┌────────

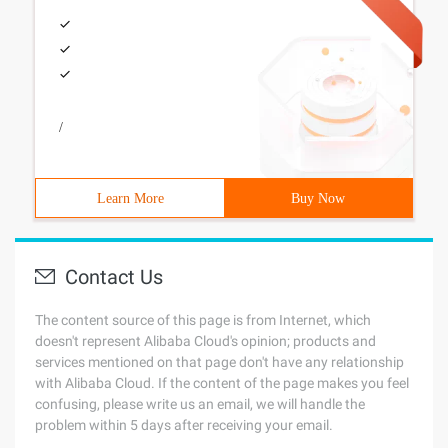
/
Learn More
Buy Now
Contact Us
The content source of this page is from Internet, which
doesn't represent Alibaba Cloud's opinion; products and
services mentioned on that page don't have any relationship
with Alibaba Cloud. If the content of the page makes you feel
confusing, please write us an email, we will handle the
problem within 5 days after receiving your email.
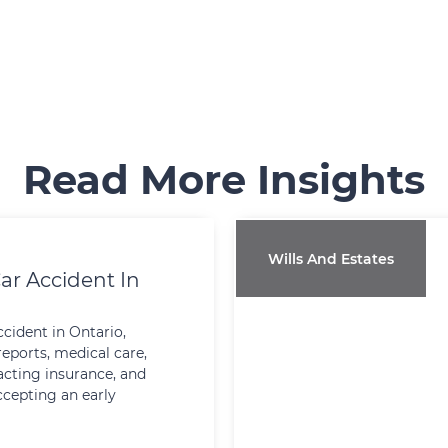
Read More Insights
Wills And Estates
ar Accident In
ccident in Ontario,
reports, medical care,
cting insurance, and
ccepting an early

└────────

#### [TASK REQUIREMENTS]
From the first line to the last, copy the listing above exactly and leave out the images.

#### [ANSWER FOR THE TASK]
/
Learn More
Buy Now
Contact Us
The content source of this page is from Internet, which
doesn't represent Alibaba Cloud's opinion; products and
services mentioned on that page don't have any relationship
with Alibaba Cloud. If the content of the page makes you feel
confusing, please write us an email, we will handle the
problem within 5 days after receiving your email.
Read More Insights
Wills And Estates
ar Accident In
ccident in Ontario,
reports, medical care,
cting insurance, and
ccepting an early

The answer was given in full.